Overall, the team demonstrated that the method had a phasing accuracy of greater than 99 percent and that it could reconstruct phase blocks with an N50 of just over 1 megabase using the one-tube combinatorial indexing strategy and more than 2 megabases using the hybrid approach.

The team noted that the method would enable high-throughput plate-based automation of 96 to more than 1,500 samples in less than three hours with 30 minutes of hands-on time.  In addition, they wrote that the method "shifts the challenge from making many physical partitions to simply building a high-complexity barcoded-bead pool," a process they wrote was akin to making a bead pool for Illumina's Infinium bead array products.

Steemers noted that Illumina is continuing to work on the method and said that there are a number of factors that can be optimized. For instance, optimizing the bead pool geometry and complexity could further improve phasing performance. Structural variant calling and sequence uniformity were also lower for the method, compared to the PCR-free TruSeq workflow, the researchers noted, with repetitive regions still being difficult to analyze. The researchers also cited improvements to the capture efficiency of DNA by the transposomes as a way to improve on the method.

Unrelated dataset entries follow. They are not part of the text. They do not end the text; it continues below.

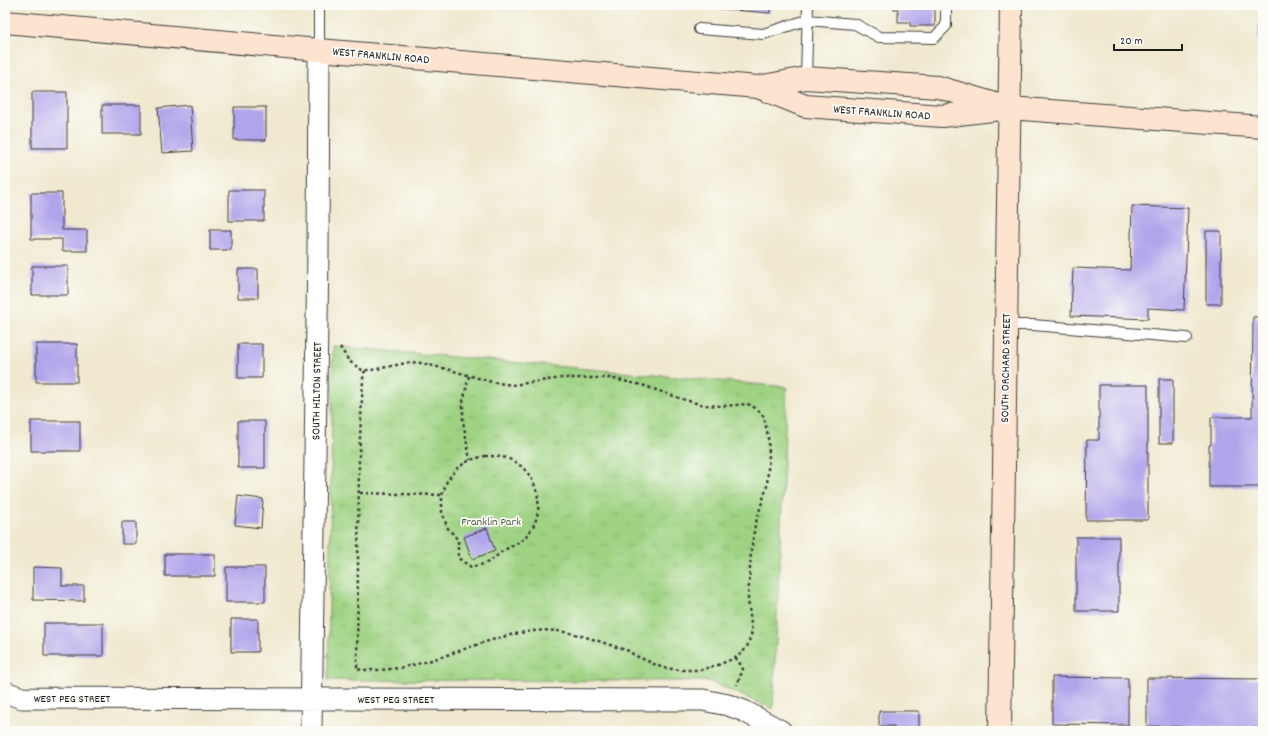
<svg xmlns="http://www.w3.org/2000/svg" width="1268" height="736" font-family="Dekko,sans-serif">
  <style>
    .grass { fill: url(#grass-tufts); stroke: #5e7850 }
    .building { fill: #b0a4eb }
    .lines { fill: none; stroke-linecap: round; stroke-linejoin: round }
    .lane-casing { stroke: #3c3b37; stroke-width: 12 }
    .street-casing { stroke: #3c3b37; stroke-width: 23 }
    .secondary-casing { stroke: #3c3b37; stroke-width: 24 }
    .path { stroke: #3c3b37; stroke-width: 2.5; stroke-dasharray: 3 3; stroke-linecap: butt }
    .lane { stroke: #fff; stroke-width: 10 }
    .street { stroke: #fff; stroke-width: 21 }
    .secondary { stroke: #fde4d1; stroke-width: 22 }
    .labels { text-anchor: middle; stroke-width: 3.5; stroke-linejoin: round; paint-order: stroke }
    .street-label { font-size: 12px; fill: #1c1c1c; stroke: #fdfcf7 }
    .park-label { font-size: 12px; fill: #4a5c40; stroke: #fdfcf7 }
  </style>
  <defs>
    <pattern id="grass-tufts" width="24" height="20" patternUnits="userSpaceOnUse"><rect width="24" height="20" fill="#9fd383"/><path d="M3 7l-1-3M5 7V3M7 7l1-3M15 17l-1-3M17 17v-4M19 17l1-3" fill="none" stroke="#88b571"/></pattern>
  </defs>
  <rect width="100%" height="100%" fill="#fdfcf7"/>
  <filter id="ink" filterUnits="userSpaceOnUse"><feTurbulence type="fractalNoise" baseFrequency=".025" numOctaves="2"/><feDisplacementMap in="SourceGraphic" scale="8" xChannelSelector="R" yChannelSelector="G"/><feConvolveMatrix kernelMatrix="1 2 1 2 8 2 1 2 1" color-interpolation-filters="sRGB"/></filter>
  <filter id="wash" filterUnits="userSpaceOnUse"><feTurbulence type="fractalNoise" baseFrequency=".012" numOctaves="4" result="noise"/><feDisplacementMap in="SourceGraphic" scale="16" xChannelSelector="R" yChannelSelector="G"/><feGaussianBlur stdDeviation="0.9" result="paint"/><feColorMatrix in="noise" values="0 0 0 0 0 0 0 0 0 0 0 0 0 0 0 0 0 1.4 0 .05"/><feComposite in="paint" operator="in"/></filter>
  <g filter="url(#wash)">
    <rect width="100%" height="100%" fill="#f0e9d0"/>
    <path class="grass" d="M 333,346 L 787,387 L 773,709 L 709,681 L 328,680 Z"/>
    <g id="blocks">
      <path class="building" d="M 720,5 L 770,5 L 770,13 L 720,9 Z
        M 894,5 L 935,5 L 935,26 L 910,26 L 910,22 L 898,22 L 898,9 L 894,9 Z
        M 1259,20 L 1263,20 L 1263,41 L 1258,40 Z
        M 32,92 L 67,92 L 67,148 L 32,148 Z
        M 102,105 L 141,105 L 141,134 L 102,134 Z
        M 190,105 L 193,151 L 162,153 L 158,108 Z
        M 234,107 L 266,107 L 266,140 L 234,140 Z
        M 229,190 L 264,190 L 264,221 L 229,221 Z
        M 31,193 L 62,193 L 62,230 L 87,230 L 87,251 L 62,251 L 62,239 L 31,239 Z
        M 1132,206 L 1188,208 L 1184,310 L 1148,308 L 1148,319 L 1071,316 L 1073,268 L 1130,270 Z
        M 210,230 L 231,230 L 231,250 L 210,250 Z
        M 1206,231 L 1221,231 L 1221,304 L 1206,304 Z
        M 32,266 L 68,266 L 68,295 L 32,295 Z
        M 238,269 L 258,269 L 258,298 L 238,298 Z
        M 1253,317 L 1263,317 L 1263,487 L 1209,487 L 1209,445 L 1211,445 L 1211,417 L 1252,417 Z
        M 36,344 L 77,344 L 77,382 L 36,382 Z
        M 238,344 L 262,344 L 262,378 L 238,378 Z
        M 1159,379 L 1173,379 L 1173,443 L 1159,443 Z
        M 1099,385 L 1148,385 L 1148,520 L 1086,520 L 1087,440 L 1099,440 Z
        M 31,421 L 80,421 L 80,451 L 31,451 Z
        M 238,421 L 265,421 L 265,468 L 238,468 Z
        M 238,496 L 263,499 L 261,528 L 235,525 Z
        M 122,522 L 136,522 L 136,544 L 122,544 Z
        M 487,528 L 495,551 L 472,559 L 464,537 Z
        M 1076,537 L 1119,537 L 1119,611 L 1076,611 Z
        M 165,554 L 215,554 L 215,576 L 165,576 Z
        M 33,567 L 62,568 L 62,586 L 84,586 L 84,601 L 33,600 Z
        M 226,567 L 265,567 L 265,602 L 226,602 Z
        M 231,619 L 258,619 L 258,652 L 231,652 Z
        M 44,623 L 103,623 L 103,656 L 44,656 Z
        M 1052,677 L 1128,678 L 1128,725 L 1052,724 Z
        M 1147,678 L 1263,679 L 1263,728 L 1147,726 Z
        M 879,711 L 919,711 L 919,731 L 894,731 L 894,726 L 879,726 Z"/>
    </g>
  </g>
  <g filter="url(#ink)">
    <use href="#blocks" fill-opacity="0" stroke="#3c3b37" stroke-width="1"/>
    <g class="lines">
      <defs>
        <path id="lane" d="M 319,5 L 319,50
          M 699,29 L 763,34 L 807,20 L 855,24 L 879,37 L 934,38 L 946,26 L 946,5
          M 806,78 L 808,5
          M 1006,325 L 1033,325 L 1187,338"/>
        <path id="street" d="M 5,692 L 22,698 L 703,700 L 728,705 L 744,711 L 781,731
          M 311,731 L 318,252 L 319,50"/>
        <path id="secondary" d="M 5,22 L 319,50 L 758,87 L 806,78 L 938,87 L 1009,108
          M 758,87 L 805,106 L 942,116 L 1009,108 L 1263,127
          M 1000,731 L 1011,5"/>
      </defs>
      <use href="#lane" class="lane-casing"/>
      <use href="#street" class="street-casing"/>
      <use href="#secondary" class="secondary-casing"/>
      <path class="path" d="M 340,347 L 349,361 L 362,370 L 372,370 L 411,362 L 421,363 L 450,370 L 492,382 L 512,385 L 562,378 L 609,378 L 642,385 L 682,399 L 703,405 L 723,406 L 747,404 L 750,405 L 757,409 L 764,417 L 768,437 L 769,454 L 767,486 L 755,525 L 751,552 L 748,599 L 752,632 L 747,647 L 742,653 L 735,658 L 718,665 L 700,670 L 682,670 L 663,668 L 634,655 L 629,651 C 598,642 568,627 534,631 C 474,637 419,677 357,669 L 359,457 L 363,379 L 364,373 L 366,370
        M 469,376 L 463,402 L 463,421 L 470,460
        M 485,456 C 495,456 505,456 515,462 C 538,475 546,510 530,531 C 522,543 514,544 503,551 C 497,555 492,561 486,563 C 481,565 475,566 471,567 L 458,558 L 458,540 L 447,527 L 442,512 L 442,495 L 447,481 L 457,468 L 470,460 Z
        M 360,493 L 442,495
        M 735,658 L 739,662 L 743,669 L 737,685"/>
      <use href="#lane" class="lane"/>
      <use href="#street" class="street"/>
      <use href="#secondary" class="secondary"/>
    </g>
  </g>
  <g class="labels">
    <g class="street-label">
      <text transform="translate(381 55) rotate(5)" y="4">WEST FRANKLIN ROAD</text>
      <text transform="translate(882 112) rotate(4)" y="4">WEST FRANKLIN ROAD</text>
      <text transform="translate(1005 368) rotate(-89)" y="4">SOUTH ORCHARD STREET</text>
      <text transform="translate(316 391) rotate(-89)" y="4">SOUTH HILTON STREET</text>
      <text x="72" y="702">WEST PEG STREET</text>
      <text x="396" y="703">WEST PEG STREET</text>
    </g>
    <g class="park-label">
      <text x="491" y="525">Franklin Park</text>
    </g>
  </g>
  <rect width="1268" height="736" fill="none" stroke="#fdfcf7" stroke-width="20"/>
  <path d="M1114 44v6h68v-6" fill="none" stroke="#1c1c1c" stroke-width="2"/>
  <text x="1120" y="44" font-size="12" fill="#1c1c1c" stroke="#fdfcf7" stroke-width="3" paint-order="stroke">20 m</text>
</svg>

Over the years, there has been increased interest in generating long-range genomic sequence data, which can help with phasing genomes, de novo assembly, and identifying structural variants. And, as costs of next-generation sequencing have come down, a number of solutions have hit the market, both commercial and homebrewed. For instance, 10x Genomics' system makes use of linked reads to phase genomes. And, other researchers have turned to Hi-C sequencing, including a commercial service from Dovetail Genomics. In addition, Pacific Biosciences and Oxford Nanopore Technologies' platforms generate longer sequencing reads.

Steemers noted that he has so far not done any head-to-head comparisons of the CPTv2-seq method with other technologies. He said that the researchers' goal in this study was to develop an "extremely simple phasing method" that did not require instrumentation — "just enzymes and beads in a single physical compartment" and that would be scalable, fast, and low cost. "Such methods are desirable for broad adoption in the context of population-scale human genome sequencing projects," he said.